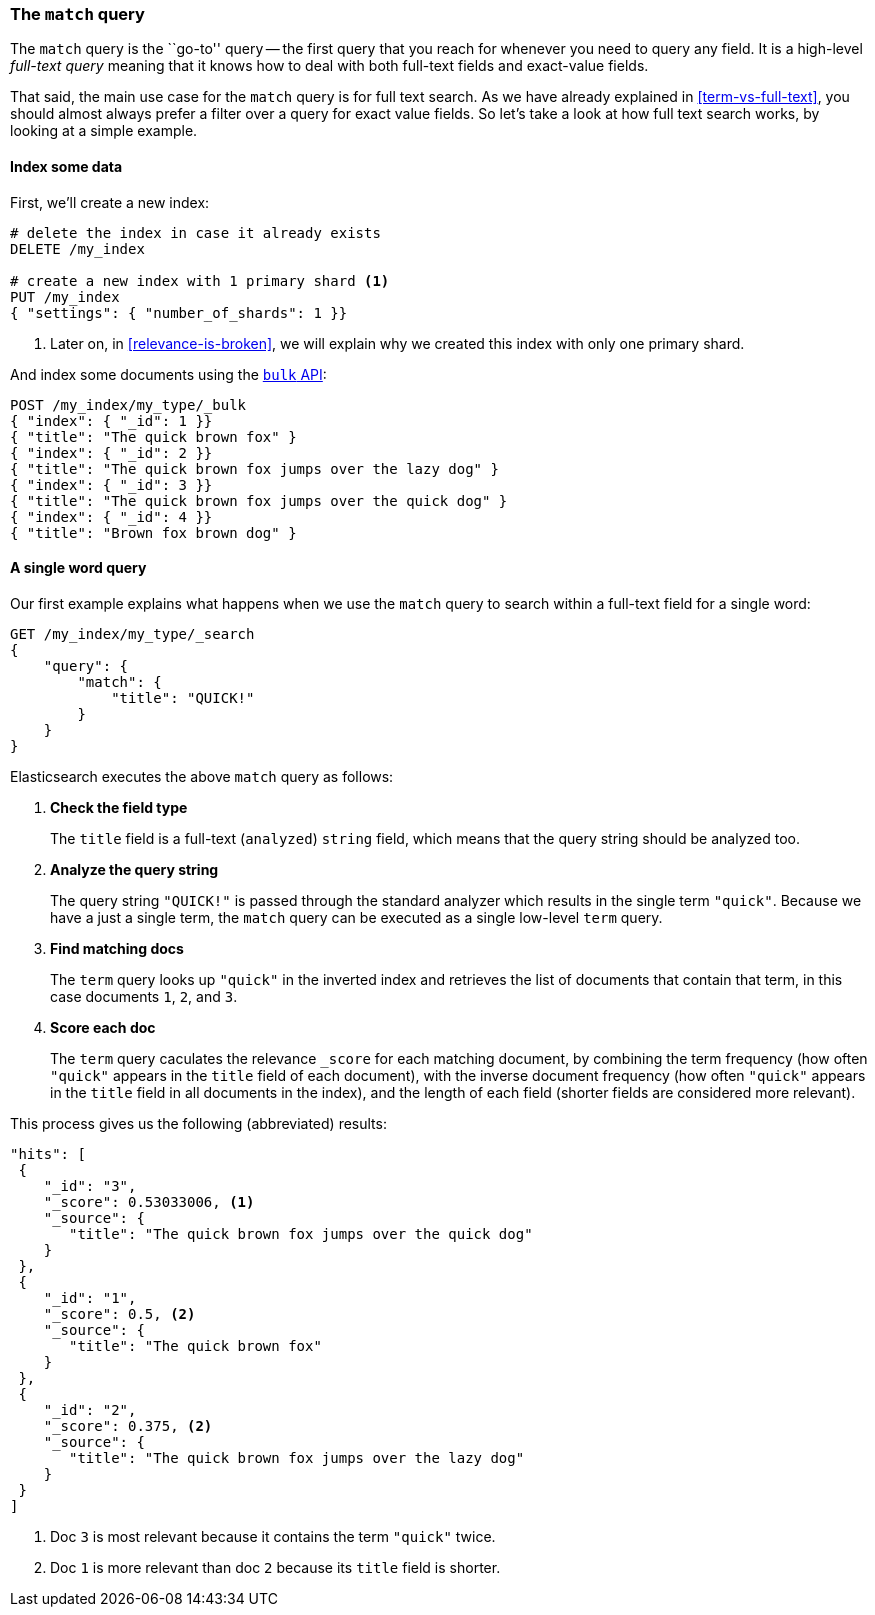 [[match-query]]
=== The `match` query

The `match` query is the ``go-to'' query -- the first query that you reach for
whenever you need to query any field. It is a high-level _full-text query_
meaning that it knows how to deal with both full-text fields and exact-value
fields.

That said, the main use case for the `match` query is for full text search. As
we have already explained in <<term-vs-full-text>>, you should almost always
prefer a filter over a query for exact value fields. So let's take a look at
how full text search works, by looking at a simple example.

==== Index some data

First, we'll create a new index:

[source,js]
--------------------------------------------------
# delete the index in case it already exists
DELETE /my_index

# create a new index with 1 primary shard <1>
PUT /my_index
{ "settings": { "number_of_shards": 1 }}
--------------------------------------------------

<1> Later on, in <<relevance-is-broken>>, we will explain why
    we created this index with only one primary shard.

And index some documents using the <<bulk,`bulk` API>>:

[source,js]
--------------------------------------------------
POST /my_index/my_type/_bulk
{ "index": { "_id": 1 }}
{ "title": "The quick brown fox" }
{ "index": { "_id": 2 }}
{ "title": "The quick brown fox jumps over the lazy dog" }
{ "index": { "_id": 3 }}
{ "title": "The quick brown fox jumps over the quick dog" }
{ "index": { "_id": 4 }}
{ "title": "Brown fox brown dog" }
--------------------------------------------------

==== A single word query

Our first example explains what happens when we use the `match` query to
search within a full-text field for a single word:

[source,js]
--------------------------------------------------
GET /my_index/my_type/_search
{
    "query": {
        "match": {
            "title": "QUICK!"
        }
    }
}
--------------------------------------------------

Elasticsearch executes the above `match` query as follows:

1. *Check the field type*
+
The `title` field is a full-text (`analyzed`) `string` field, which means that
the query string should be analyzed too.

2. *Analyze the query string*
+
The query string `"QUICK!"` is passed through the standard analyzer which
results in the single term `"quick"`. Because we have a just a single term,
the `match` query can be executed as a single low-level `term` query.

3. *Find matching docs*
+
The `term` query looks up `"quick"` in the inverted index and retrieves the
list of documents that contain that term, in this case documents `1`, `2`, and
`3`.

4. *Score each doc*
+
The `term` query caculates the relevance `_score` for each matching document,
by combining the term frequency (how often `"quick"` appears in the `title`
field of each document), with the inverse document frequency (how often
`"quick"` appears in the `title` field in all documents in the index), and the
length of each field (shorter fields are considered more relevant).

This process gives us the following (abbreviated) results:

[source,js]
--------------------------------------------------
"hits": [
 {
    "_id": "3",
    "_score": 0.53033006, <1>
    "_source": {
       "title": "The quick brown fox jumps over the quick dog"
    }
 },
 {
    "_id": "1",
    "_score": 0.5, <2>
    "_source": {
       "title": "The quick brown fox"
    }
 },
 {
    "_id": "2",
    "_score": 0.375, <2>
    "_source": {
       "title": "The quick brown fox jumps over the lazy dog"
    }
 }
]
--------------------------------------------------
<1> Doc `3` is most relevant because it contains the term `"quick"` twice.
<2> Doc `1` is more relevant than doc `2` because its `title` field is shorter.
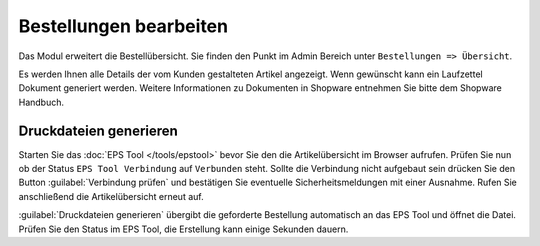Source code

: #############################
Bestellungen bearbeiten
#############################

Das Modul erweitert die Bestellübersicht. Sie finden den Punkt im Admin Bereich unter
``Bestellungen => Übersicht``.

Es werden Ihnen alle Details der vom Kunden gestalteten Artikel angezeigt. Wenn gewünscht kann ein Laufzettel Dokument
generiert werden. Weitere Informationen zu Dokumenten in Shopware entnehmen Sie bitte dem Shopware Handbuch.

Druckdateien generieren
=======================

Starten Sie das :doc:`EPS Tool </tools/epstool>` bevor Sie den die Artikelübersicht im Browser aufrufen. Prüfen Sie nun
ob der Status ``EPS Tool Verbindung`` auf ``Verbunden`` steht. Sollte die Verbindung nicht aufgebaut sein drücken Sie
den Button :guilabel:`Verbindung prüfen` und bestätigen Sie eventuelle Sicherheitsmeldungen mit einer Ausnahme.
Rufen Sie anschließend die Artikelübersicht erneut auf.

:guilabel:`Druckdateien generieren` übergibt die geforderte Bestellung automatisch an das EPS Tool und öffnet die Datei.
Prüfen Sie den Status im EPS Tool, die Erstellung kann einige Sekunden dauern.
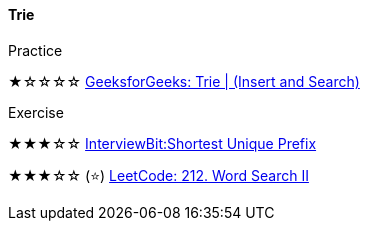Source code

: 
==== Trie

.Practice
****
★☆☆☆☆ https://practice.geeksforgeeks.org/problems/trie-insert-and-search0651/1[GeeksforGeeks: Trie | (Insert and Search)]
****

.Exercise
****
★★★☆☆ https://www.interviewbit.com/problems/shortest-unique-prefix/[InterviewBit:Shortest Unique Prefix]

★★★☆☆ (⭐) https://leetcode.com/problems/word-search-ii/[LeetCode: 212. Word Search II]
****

▶ Brief:
Filter the listing for the word "should" and copy each line that has it.

▶ Exercise answer:
we have already explained in <<term-vs-full-text>>, you should almost always
the query string should be analyzed too.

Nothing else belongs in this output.